我们很高兴将 Raphael Fraser 的《不恰当地使用统计功效》这篇专题论文纳入《骨髓移植统计学系列》。作者讨论了我们有时如何在研究完成并进行分析后,为了解释结果而错误地使用统计分析。最恶劣的例子是事后功效计算。当观察性研究或临床试验的结论为阴性时,即观察到的数据(或更极端的数据)未能拒绝零假设,人们通常会主张计算观察到的统计功效。对于相信新疗法的临床试验人员来说,尤其如此,他们希望并希望有一个有利的结果(拒绝零假设)。本杰明·富兰克林(Benjamin Franklin)有句话说得好:人在不情愿的情况下被说服,其意见仍然不变。正如作者所指出的,当我们面对临床试验的负面结论时,有两种可能性:(1)没有治疗效果;或(2)我们犯了一个错误。通过在研究后计算观察到的功效,人们(错误地)认为,如果观察到的功效很高,那么对零假设的支持就很强。然而,问题通常恰恰相反:如果观察到的功效较低,那么零假设没有被拒绝,因为受试者太少。这通常被表述为:有……的趋势,或者我们由于受试者太少而未能检测到益处等等。不应该使用观察到的功效来解释阴性研究的结果。更强烈地说,不应该在研究完成并进行分析后计算观察到的功效。研究拒绝或不拒绝零假设的功效已经包含在 p 值的计算中。

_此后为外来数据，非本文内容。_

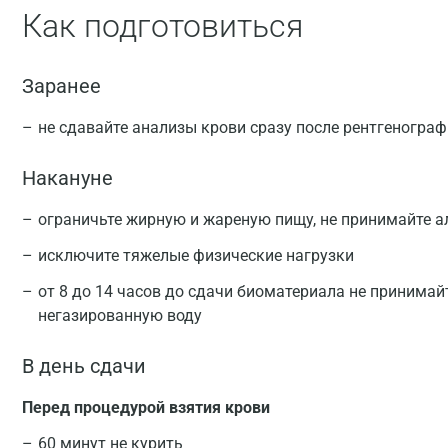
Как подготовиться
Заранее
не сдавайте анализы крови сразу после рентгеногра
Накануне
ограничьте жирную и жареную пищу, не принимайте а
исключите тяжелые физические нагрузки
от 8 до 14 часов до сдачи биоматериала не принимай
негазированную воду
В день сдачи
Перед процедурой взятия крови
60 минут не курить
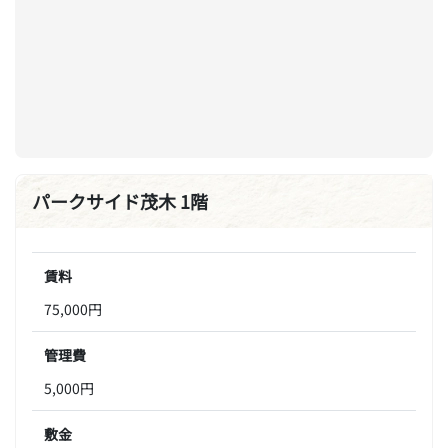
パークサイド茂木 1階
賃料
75,000円
管理費
5,000円
敷金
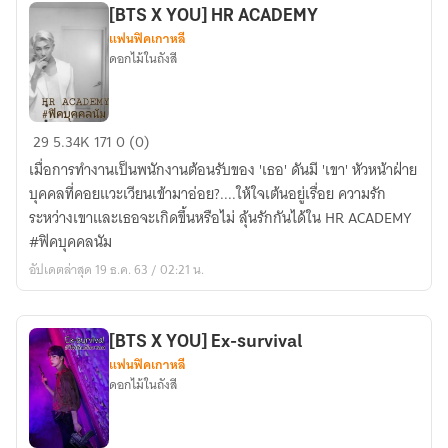
[BTS X YOU]​ HR ACADEMY
แฟนฟิคเกาหลี
ดอกไม้ในถังสี
[BTS
29
5.34K
171
0 (0)
X
เมื่อการทำงานเป็นพนักงานต้อนรับของ 'เธอ'​ ดันมี 'เขา'​ หัวหน้าฝ่าย
YOU]​
บุคคลที่คอยแวะเวียนเข้ามาอ่อย?....ให้ใจเต้นอยู่เรื่อย ความรัก
HR
ระหว่างเขาและเธอจะเกิดขึ้นหรือไม่ ลุ้นรักกันได้ใน HR ACADEMY
ACADEMY
#ฟิคบุคคลนัม
อัปเดตล่าสุด 19 ธ.ค. 63 / 02:21 น.
[BTS X YOU] Ex-survival
แฟนฟิคเกาหลี
ดอกไม้ในถังสี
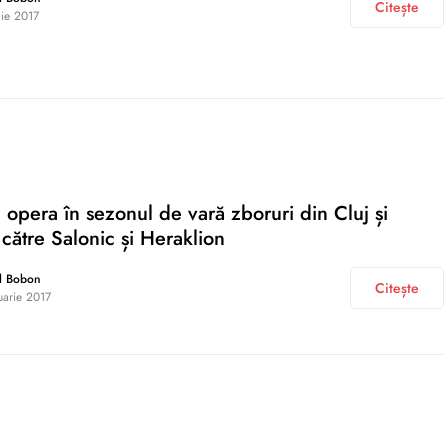
Citește
lie 2017
va opera în sezonul de vară zboruri din Cluj și
 către Salonic și Heraklion
l Bobon
Citește
uarie 2017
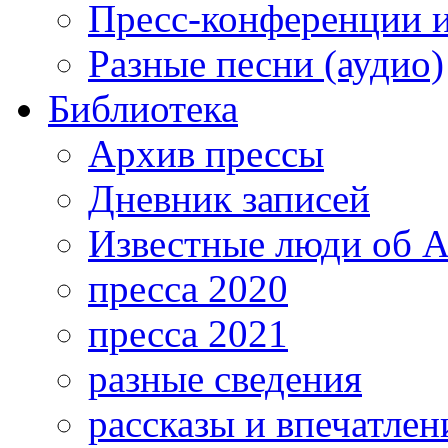
Пресс-конференции 
Разные песни (аудио)
Библиотека
Архив прессы
Дневник записей
Известные люди об А
пресса 2020
пресса 2021
разные сведения
рассказы и впечатлен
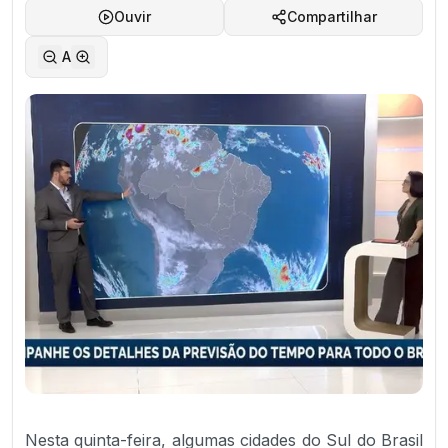
Ouvir
Compartilhar
A
Nesta quinta-feira, algumas cidades do Sul do Brasil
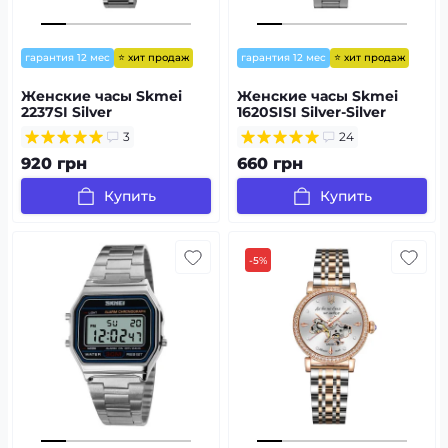
⭐ хит продаж
⭐ хит продаж
гарантия 12 мес
гарантия 12 мес
Женские часы Skmei
Женские часы Skmei
2237SI Silver
1620SISI Silver-Silver
3
24
920 грн
660 грн
Купить
Купить
-5%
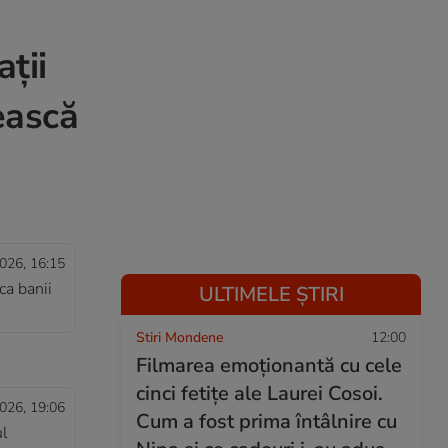
ții
ească
026, 16:15
ca banii
ULTIMELE ȘTIRI
Stiri Mondene
12:00
Filmarea emoționantă cu cele
cinci fetițe ale Laurei Cosoi.
026, 19:06
Cum a fost prima întâlnire cu
ul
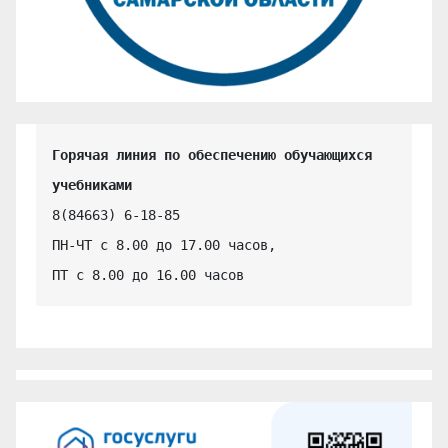
Горячая линия по обеспечению обучающихся 
учебниками
8(84663) 6-18-85

ПН-ЧТ с 8.00 до 17.00 часов,

ПТ с 8.00 до 16.00 часов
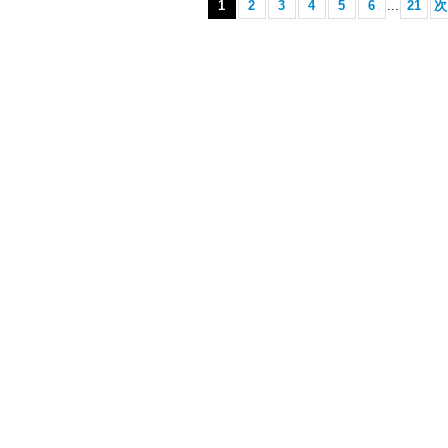
1
2
3
4
5
6
...
21
次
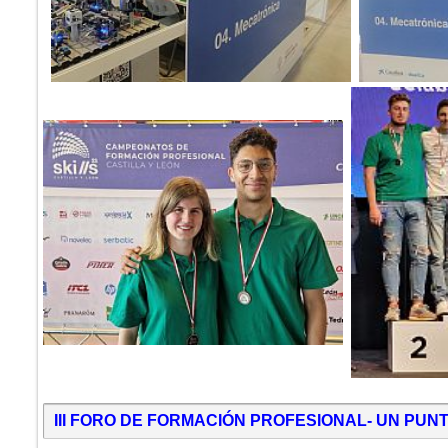
III FORO DE FORMACIÓN PROFESIONAL- UN PU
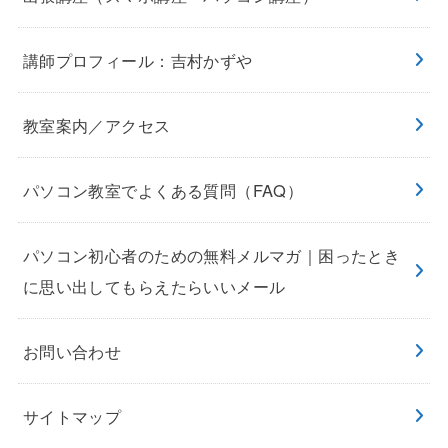
講師プロフィール：吉村かずや
教室案内／アクセス
パソコン教室でよくある質問（FAQ）
パソコン初心者のための無料メルマガ｜困ったとき
に思い出してもらえたらいいメール
お問い合わせ
サイトマップ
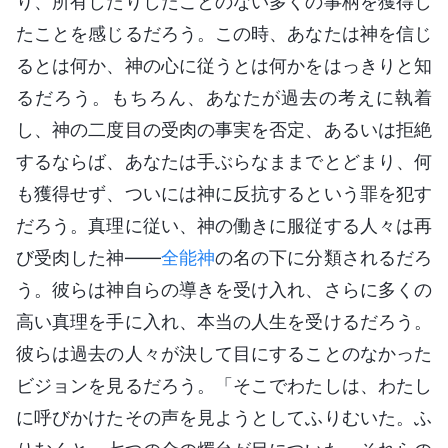
り、所有したりしたことのない多くの事柄を獲得し
たことを感じるだろう。この時、あなたは神を信じ
るとは何か、神の心に従うとは何かをはっきりと知
るだろう。もちろん、あなたが過去の考えに執着
し、神の二度目の受肉の事実を否定、あるいは拒絶
するならば、あなたは手ぶらなままでとどまり、何
も獲得せず、ついには神に反抗するという罪を犯す
だろう。真理に従い、神の働きに服従する人々は再
び受肉した神――
全能神
の名の下に分類されるだろ
う。彼らは神自らの導きを受け入れ、さらに多くの
高い真理を手に入れ、本当の人生を受けるだろう。
彼らは過去の人々が決して目にすることのなかった
ビジョンを見るだろう。「そこでわたしは、わたし
に呼びかけたその声を見ようとしてふりむいた。ふ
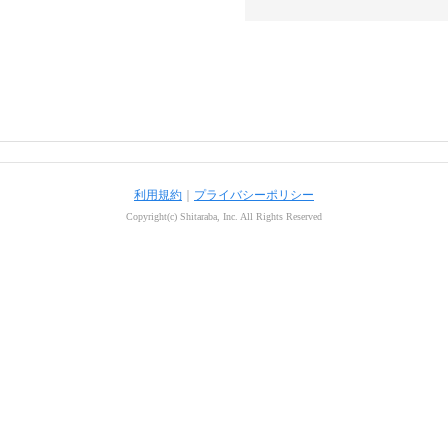
利用規約
｜
プライバシーポリシー
Copyright(c) Shitaraba, Inc. All Rights Reserved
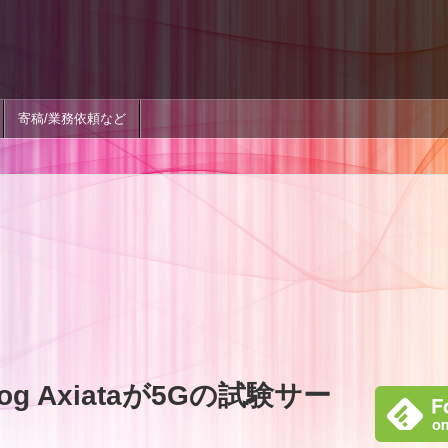
寄稿/業務依頼など
g Axiataが5Gの試験サー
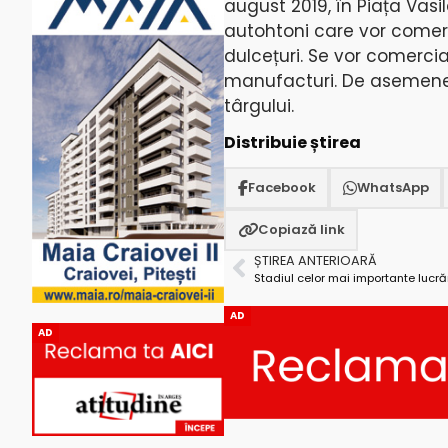
august 2019, în Piața Vasil
autohtoni care vor comerc
dulcețuri. Se vor comercial
manufacturi. De asemenea,
târgului.
Distribuie știrea
Facebook
WhatsApp
Copiază link
ȘTIREA ANTERIOARĂ
AD
AD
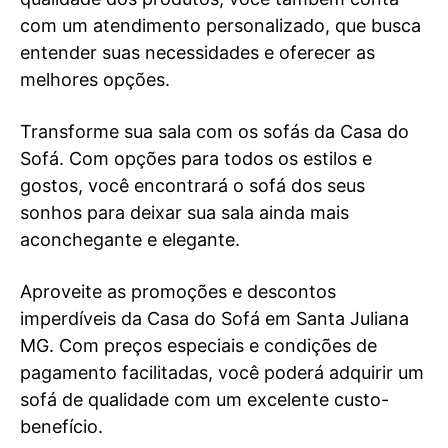
com um atendimento personalizado, que busca
entender suas necessidades e oferecer as
melhores opções.
Transforme sua sala com os sofás da Casa do
Sofá. Com opções para todos os estilos e
gostos, você encontrará o sofá dos seus
sonhos para deixar sua sala ainda mais
aconchegante e elegante.
Aproveite as promoções e descontos
imperdíveis da Casa do Sofá em Santa Juliana
MG. Com preços especiais e condições de
pagamento facilitadas, você poderá adquirir um
sofá de qualidade com um excelente custo-
benefício.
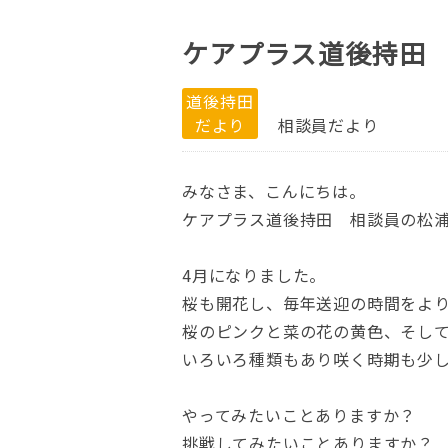
ケアプラス道後持田
道後持田
だより
相談員だより
みなさま、こんにちは。
ケアプラス道後持田 相談員の松
4
月になりました。
桜も開花し、毎年送迎の時間をよ
桜のピンクと菜の花の黄色、そし
いろいろ種類もあり咲く時期も少
やってみたいことありますか？
挑戦してみたいことありますか？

作者使用有趣的类比来阐明关于假设检验的重要观点。检验零假设就像陪审团审判一样。陪审团可以判定原告有罪或无罪。他们不能判定他无罪。重要的是,要始终记住,未能拒绝零假设并不意味着零假设是正确的,只是没有足够的证据(数据)来拒绝它。正如作者指出的:从某种意义上说,假设检验就像世界冠军拳击赛一样,在被挑战者,即替代假设击败之前,零假设是冠军,成为新的世界冠军。
作者包括了对 p 值的讨论,这是我们之前在本系列和其他地方[1,2]讨论过的话题。最后,还有关于置信区间(频率主义者)和可信度限制(贝叶斯主义者)的精彩讨论。频率主义者将概率视为在多次试验后事件的相对频率的极限。相比之下,贝叶斯解释将概率置于对事件的置信度的背景下。这种信念可以基于先前的知识,如先前试验的结果、生物学合理性或个人信仰(我的药物比你的药物好)。重要的是,对置信区间的常见误解。例如,许多研究人员将 95%置信区间解释为该区间包含参数值的可能性为 95%。这是错误的。这意味着,如果我们重复相同的研究很多次,那么 95%的区间将包含人群中真实但未知的参数。这对许多人来说似乎很奇怪,因为我们只对我们正在分析的研究感兴趣,而不是对重复相同的研究设计感兴趣。
我们希望读者会喜欢这篇关于常见统计错误的精彩总结,特别是事后计算观察到的功效。今后,我们希望从杂志上禁止出现“有……的趋势”或“由于我们的受试者太少,我们未能检测到益处”之类的说法。审稿人已经得到了建议。请自行承担风险。Robert Peter Gale MD, PhD, DSc(hc), FACP, FRCP, FRCPI(hon), FRSM,伦敦帝国理工学院,Mei-Jie Zhang PhD,威斯康星医学院。